> [Document passage]
________________________________________

HapinOregon (Southwest Corner of Oregon)
It's not so much the plot that bothers me as it is knowing that ~40% of the American electorate either don't believe such a plot existed or don't care. Even more dispiriting, however, is knowing that ~1% of the American voters will knowingly profit from the plot.
tyrone (jones)
what we have is book after book after book with more forthcoming.. all with more or less the same portrayal from differing perspectives [a recent one, House of Trump, suggests an ongoing Trump-Russian association dating back decades, enveloping nearly everyone, with a ? of kompromat dating to 1986.. hello?]. In context, this then is one strand in a web; a facet, actually an outgrowth of that association. It's interesting too that the 'i' word.. impeachment.. has crept in from the far fringes to more considered discussion. Trump will continue with the 'playbook', Trash Comey, Mueller, the FBI, 'the press', the Judiciary. and frankly is likely to become louder, and likely too, more dangerous. If we need 'adults in the room', maybe we need to put the baby up for adoption, you know?
Grunchy (Alberta)

________________________________________

> [Problem set]
A – Answer these questions about the reader comments:
(i) According to HapinOregon, roughly what share of American voters will knowingly profit from the plot?
(ii) Which recent book does tyrone name?
(iii) To what year does that book date the kompromat?
B – Continue the reader comments from the point where they stop.
The items come from a separate source and are unrelated to the reader comments.

> [Keypoint correspondence data]
________________________________________

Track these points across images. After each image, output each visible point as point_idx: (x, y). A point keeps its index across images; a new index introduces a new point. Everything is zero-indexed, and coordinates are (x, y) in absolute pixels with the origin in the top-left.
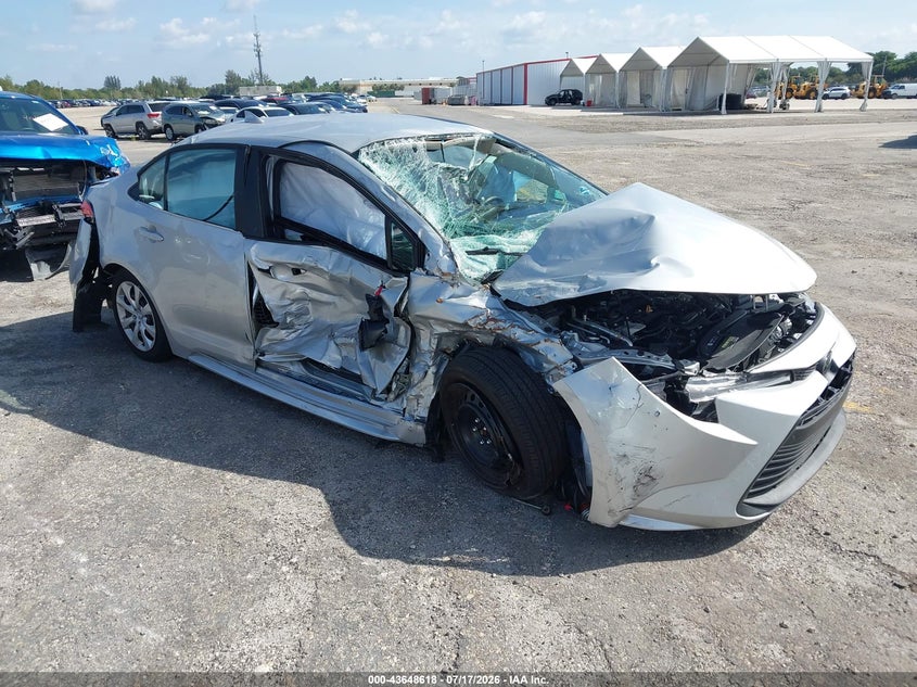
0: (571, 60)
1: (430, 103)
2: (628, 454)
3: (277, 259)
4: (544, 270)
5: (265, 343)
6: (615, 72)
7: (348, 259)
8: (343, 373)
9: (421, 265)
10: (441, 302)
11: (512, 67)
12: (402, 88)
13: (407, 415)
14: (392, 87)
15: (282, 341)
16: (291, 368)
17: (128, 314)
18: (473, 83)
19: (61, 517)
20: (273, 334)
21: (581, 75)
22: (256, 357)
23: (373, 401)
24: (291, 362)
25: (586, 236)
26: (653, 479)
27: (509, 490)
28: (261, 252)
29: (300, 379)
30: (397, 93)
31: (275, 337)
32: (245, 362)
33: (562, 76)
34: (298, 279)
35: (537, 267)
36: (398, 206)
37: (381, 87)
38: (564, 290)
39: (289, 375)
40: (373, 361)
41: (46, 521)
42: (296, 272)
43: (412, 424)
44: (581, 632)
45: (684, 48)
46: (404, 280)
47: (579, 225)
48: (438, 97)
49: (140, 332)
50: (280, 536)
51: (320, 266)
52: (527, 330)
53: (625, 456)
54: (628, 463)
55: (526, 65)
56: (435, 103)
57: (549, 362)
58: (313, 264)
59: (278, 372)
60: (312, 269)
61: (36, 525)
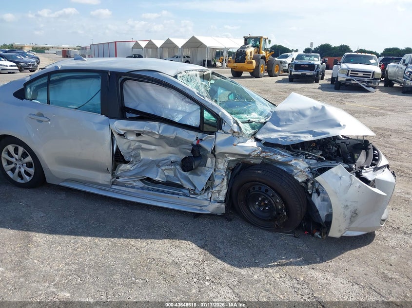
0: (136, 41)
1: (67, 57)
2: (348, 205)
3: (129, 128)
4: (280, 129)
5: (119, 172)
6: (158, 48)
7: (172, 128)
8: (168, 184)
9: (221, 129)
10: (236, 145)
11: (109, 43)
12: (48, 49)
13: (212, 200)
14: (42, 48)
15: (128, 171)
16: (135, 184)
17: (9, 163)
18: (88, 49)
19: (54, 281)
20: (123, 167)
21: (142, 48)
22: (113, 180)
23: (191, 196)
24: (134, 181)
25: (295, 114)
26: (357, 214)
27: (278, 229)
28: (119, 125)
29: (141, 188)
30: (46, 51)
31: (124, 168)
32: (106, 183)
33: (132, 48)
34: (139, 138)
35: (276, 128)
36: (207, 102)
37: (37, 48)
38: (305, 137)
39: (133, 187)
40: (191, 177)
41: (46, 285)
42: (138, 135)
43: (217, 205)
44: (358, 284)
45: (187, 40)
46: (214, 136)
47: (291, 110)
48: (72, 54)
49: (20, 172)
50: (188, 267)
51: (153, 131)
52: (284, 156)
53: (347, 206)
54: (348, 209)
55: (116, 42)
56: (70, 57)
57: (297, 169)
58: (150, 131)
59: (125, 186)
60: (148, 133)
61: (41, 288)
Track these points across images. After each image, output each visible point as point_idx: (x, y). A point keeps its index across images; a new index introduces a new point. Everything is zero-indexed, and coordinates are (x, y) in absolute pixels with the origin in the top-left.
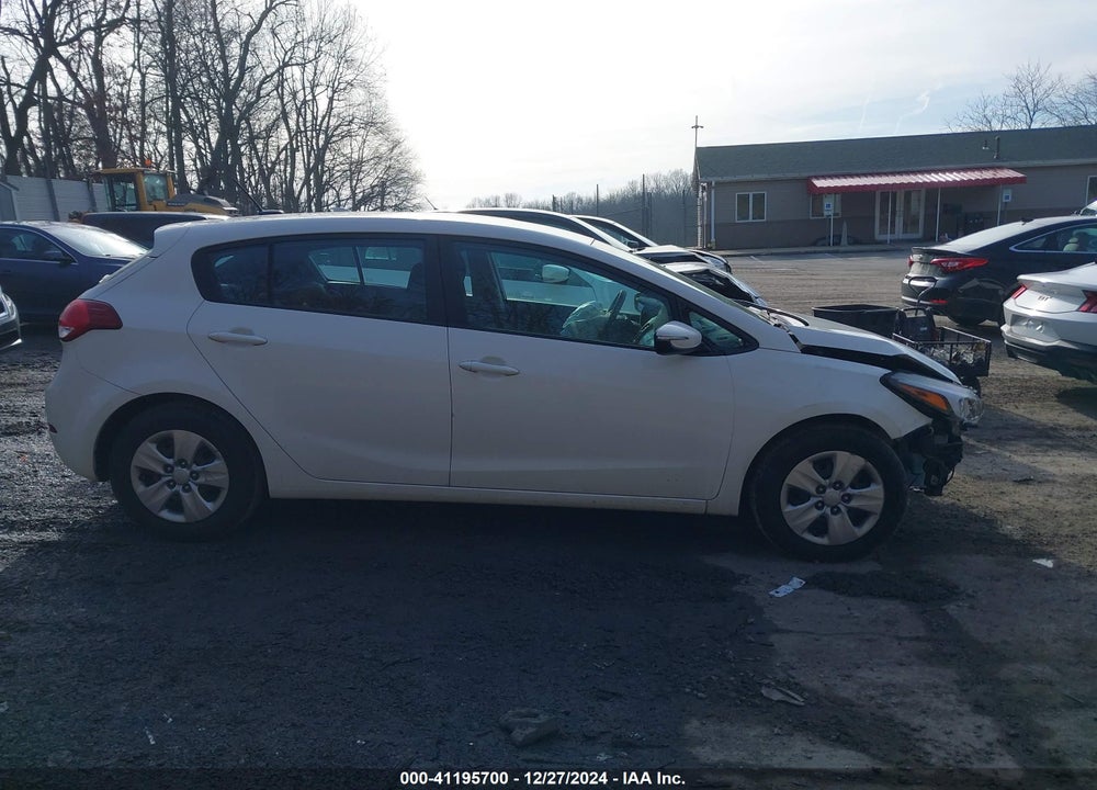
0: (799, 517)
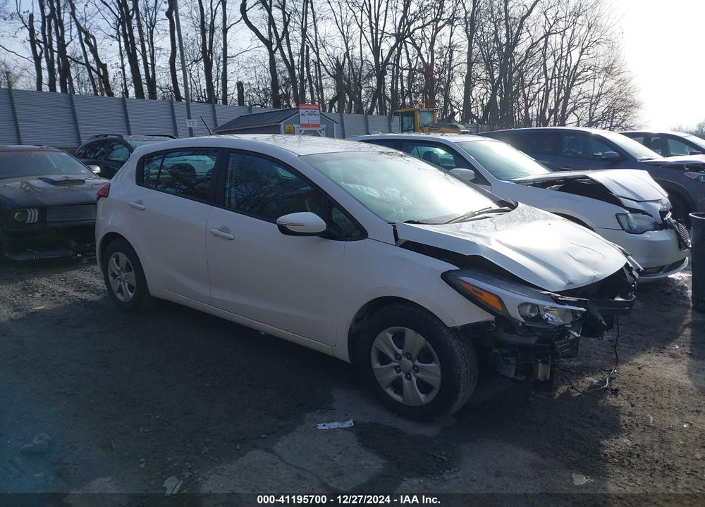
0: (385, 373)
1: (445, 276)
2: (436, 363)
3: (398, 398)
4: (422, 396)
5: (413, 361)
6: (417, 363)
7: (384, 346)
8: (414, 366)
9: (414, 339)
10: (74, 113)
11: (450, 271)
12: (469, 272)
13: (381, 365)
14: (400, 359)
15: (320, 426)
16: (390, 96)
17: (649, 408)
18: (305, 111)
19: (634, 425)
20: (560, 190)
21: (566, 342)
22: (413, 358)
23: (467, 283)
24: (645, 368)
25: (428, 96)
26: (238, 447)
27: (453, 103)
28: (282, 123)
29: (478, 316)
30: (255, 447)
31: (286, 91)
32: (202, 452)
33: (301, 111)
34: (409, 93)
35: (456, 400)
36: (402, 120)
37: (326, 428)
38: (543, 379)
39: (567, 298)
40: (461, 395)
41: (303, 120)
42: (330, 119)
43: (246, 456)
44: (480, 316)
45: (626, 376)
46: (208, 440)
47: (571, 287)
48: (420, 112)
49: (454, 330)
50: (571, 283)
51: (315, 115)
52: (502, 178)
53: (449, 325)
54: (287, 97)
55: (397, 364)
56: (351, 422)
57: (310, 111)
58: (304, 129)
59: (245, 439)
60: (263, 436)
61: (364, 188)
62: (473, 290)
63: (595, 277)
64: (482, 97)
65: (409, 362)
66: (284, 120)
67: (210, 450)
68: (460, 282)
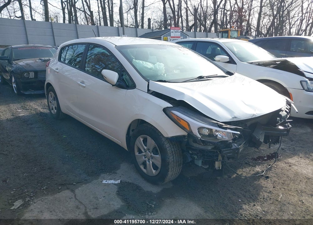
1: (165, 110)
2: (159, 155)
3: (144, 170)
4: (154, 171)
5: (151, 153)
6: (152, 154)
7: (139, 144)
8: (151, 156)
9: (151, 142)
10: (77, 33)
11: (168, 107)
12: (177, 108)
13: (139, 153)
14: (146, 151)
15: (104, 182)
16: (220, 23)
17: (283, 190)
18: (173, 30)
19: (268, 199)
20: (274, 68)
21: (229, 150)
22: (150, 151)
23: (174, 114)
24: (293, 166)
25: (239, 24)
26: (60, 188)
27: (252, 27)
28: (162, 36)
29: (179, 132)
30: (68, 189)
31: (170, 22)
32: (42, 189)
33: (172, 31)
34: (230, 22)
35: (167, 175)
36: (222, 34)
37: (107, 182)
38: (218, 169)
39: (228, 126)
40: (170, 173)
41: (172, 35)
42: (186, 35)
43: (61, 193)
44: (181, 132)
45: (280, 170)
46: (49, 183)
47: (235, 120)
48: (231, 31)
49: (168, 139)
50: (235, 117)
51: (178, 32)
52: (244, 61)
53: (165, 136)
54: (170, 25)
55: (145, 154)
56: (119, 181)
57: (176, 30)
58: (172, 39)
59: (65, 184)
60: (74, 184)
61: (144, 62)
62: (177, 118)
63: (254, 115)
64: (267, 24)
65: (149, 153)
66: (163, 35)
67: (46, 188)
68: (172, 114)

________________________________________

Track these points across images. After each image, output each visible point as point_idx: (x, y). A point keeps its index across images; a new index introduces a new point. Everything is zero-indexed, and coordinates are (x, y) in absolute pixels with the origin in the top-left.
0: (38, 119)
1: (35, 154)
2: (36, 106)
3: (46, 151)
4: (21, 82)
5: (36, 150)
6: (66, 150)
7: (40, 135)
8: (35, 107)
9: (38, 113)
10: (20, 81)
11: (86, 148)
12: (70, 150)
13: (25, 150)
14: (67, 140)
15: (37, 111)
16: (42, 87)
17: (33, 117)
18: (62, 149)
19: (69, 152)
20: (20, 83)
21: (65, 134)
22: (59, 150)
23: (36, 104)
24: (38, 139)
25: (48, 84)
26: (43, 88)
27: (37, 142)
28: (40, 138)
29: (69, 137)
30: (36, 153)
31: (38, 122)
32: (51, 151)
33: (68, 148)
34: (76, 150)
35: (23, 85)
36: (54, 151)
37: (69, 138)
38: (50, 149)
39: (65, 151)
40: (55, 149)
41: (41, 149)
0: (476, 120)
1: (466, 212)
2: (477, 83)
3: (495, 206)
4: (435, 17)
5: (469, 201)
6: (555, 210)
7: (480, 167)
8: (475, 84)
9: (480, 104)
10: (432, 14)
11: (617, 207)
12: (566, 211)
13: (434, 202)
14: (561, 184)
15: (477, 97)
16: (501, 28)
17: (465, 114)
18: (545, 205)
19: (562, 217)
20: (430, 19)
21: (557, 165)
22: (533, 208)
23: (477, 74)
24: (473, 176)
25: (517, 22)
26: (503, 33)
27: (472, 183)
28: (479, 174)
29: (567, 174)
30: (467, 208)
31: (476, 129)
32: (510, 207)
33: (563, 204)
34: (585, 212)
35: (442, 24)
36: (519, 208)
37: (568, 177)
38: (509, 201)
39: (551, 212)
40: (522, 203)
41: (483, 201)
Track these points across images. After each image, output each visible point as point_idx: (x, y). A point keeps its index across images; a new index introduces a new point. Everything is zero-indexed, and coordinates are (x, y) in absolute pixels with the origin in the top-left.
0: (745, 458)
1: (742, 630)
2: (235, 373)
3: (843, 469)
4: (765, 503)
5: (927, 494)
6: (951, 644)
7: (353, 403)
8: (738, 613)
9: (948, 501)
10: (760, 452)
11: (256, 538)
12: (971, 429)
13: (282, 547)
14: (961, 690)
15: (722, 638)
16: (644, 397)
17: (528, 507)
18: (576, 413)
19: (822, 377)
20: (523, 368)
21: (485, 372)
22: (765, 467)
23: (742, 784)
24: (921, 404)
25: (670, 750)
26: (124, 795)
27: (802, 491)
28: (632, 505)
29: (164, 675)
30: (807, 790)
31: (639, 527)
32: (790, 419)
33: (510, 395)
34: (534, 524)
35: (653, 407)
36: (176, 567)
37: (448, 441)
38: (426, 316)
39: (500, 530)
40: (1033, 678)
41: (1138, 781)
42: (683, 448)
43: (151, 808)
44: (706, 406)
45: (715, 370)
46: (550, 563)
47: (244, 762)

________________________________________

> [Your responses]
A –
(i) About 1%.
(ii) House of Trump.
(iii) 1986.

B –
If I was Trump and I wanted free notoriety, and I hadn't colluded with the Russians, and there's zero chance that I could be incriminated, you know what I would do? I would interfere with the investigation to the fullest extent, I would kick up a huge fuss, I would fraternize with the Russians, I would misbehave in every possible way. In short I would behave exactly as Trump had, and all for the free publicity and the free lulz. It's because name-recognition is a huge asset in the upcoming 2020 election, and why pay for ads if you don't have to?
EJOR (Portland, OR)
This article (and most other reporting) totally misses another important Trump-Russia connection: St. Petersburg to Cambridge Analytica to Trump's digital group and Facebook working together in Austin.
N. Bazemore (Traverse City, MI)
The illustrations (art/photography) are outstanding--as is the article. Thank you NYT again.
Capt. Penny (Silicon Valley)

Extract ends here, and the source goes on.